Hermayani Putera, Manajer WWF–Indonesia untuk Program Kalbar, mengatakan, satu sisi harus disadari kapasitas penyidik BKSDA harus ditingkatkan. Hingga bisa mengikuti seluruh tahapan dan prosedur dalam proses hukum terkait kasus tumbuhan dan satwa liar (TSL) dilindungi. “Sisi lain, kita menyayangkan mengapa aparat penegak hukum yang lain kurang memiliki sensitivitas dan keberpihakan terhadap upaya penegakan hukum terhadap berbagai bentuk TSL seperti kasus orangutan ini.”

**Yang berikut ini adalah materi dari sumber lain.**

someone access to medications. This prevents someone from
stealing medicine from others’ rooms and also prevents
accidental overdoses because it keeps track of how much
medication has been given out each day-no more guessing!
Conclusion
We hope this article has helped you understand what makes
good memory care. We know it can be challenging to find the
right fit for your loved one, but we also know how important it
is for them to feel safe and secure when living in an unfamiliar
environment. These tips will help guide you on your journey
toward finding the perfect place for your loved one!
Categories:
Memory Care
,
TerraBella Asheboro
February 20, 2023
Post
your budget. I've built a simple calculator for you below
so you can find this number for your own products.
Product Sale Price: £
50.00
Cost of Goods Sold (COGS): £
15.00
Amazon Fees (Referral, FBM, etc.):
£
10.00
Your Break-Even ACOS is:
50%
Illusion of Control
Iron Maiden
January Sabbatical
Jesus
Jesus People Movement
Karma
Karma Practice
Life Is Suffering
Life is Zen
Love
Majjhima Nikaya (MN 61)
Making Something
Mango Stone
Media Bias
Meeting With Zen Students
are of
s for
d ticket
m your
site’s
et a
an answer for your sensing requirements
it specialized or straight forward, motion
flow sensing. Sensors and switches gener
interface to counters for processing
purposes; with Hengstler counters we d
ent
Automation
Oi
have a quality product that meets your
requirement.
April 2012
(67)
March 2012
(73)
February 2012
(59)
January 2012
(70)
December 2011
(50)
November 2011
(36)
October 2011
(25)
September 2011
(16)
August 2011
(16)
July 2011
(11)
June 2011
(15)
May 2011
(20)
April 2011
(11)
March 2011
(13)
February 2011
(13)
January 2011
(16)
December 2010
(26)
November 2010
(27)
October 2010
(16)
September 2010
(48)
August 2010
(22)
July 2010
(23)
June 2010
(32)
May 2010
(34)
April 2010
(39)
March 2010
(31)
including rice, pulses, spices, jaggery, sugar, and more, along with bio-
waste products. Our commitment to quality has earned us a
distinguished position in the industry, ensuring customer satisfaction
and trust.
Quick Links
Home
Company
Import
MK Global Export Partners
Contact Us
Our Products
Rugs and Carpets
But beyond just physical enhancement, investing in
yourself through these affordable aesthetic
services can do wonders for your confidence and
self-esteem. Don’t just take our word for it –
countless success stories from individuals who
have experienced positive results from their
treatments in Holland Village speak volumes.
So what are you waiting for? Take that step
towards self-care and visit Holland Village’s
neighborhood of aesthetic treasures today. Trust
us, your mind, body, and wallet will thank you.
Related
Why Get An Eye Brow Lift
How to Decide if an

Mengenai keberadaan orangutan di dekat kota itu, seharusnya, instansi terkait segera mengidentifikasi masalah.  Dalam peraturan, sangat jelas, habitat dan populasi satwa dilindungi seperti orangutan yang ada di luar kawasan konservasi dan lindung, tetap harus dilindungi. “Jadi, kalaupun suatu lokasi untuk pembangunan, misal sawit atau HPH atau HTI atau tambang, dalam proses Amdal harus bisa teridentifikasi sebagai kawasan bernilai konservasi tinggi.” “Jadi harus diintegrasikan dalam manajemen usaha yang bersangkutan.”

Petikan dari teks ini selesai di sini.